What is the difference between the 2 versions of std::enable_if

Question

I don't understand why the first (good) version of the code compiles, but the second doesn't

I have read this, this , this, and of course this but i still do not understand why for one version it compiles, while for the other it doesn't. If somebody could please explain it (like for total dummies), I would really appreciate it.

GOOD version

template <typename As, typename std::enable_if<
std::is_arithmetic<As>::value, As>::type* = nullptr   > 
As getStringAs(const std::string& arg_name)
{
    std::istringstream istr(arg_name);
    As val;
    istr >> val;
    if (istr.fail())
        throw std::invalid_argument(arg_name);
    return val;
}

BAD version

template <typename As, typename std::enable_if_t<
std::is_arithmetic<As>::value, As> = 0   > 
As getStringAs(const std::string& arg_name)
{
    std::istringstream istr(arg_name);
    As val;
    istr >> val;
    if (istr.fail())
        throw std::invalid_argument(arg_name);
    return val;
}

Intended Usage:

int main()
{
   return getStringAs<float>("2.f");
}

Thank you very much!

Answer 1

std::enable_if_t<std::is_arithmetic<As>::value, As> substitutes to As assuming the condition is true. The reason the error is emitted is because you cannot have a non-type template parameter of floating point type. In this case you don't appear to be using the template parameter for any reason except SFINAE so you can replace the second As with int and it should compile.
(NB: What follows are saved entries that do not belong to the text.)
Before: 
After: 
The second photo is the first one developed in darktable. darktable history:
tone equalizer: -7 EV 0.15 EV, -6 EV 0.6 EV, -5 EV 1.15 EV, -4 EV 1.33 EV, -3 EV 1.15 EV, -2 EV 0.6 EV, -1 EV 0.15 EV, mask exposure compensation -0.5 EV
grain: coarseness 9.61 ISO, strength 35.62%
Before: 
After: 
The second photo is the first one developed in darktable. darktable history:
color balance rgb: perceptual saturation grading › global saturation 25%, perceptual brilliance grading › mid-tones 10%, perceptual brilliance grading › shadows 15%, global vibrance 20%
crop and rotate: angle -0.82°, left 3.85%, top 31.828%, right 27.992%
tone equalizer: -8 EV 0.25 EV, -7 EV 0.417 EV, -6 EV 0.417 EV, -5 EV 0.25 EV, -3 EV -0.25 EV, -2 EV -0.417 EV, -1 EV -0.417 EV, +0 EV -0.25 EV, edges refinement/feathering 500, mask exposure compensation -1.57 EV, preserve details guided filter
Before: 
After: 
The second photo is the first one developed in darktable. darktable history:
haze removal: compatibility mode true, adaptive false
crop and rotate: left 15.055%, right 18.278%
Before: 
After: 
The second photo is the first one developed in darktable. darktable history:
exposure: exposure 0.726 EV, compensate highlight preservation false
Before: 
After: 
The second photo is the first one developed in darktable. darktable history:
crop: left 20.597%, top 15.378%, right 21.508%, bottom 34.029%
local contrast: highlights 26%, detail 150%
std::enable_if_t<std::is_arithmetic<As>::value, int> = 0

Answer 2

std::enable_if is a type, and I can declare variables with it:

std::enable_if<true, int> myVar;

You could also write:

std::enable_if<true, int> myVar2{};
std::enable_if<true, int> myVar3 = {};

It doesn't have a constructor that takes an integer, so this fails to compile:

//Error - no way to convert 0 to std::enable_if<true, int>
std::enable_if<true, int> myVar = 0; 

// Error - no way to convert nullptr to std::enable_if<true, int>
std::enable_if<true, int> myVar = nullptr; 

In the same way, typename std::enable_if<true, int>::type* is a pointer (specifically a int*). It can be assigned 0, and it can also be assigned to nullptr:

// This works, because you can assign 0 to a pointer
typename std::enable_if<true, int>::type* myPtr = 0; 
// This works, because you can assign nullptr to a pointer
typename std::enable_if<true, int>::type* myPtr = nullptr; 

How enable_if works. enable_if is built on a hack where, under certain circumstances, a compiler will just ignore an instance of a templated function if it fails to compile. (NB: if the declaration compiles, but the body doesn't, the compiler can't ignore that).

Let's say we have two versions of a function, and you want to switch between them based on some condition:

// This version gets called if T::value is true, because it'll fail to compile otherwise
template<class T, typename std::enable_if<T::value>::type* = nullptr>
void foo(){
    std::cout << "T::value is true\n";
}

// This version gets called if T::value is false, because it'll fail to compile otherwise
template<class T, typename std::enable_if<not T::value>::type* = nullptr>
void foo(){
    std::cout << "T::value is false\n"; 
}

If you have two classes, both with a constexpr value member, it'll call the correct version of the function:

class A{
    public:
    constexpr static bool value = true;
};
class B {
    public:
    constexpr static bool value = false;
};
int main() {
    foo<A>(); // Prints T::value is true
    foo<B>(); // Prints T::value is false
}

Answer 3

You forgot an asterisk, and have an unneeded typename:

template <typename As, /*typename*/ std::enable_if_t<
std::is_arithmetic<As>::value, As>* = 0   > 
                         // here  ^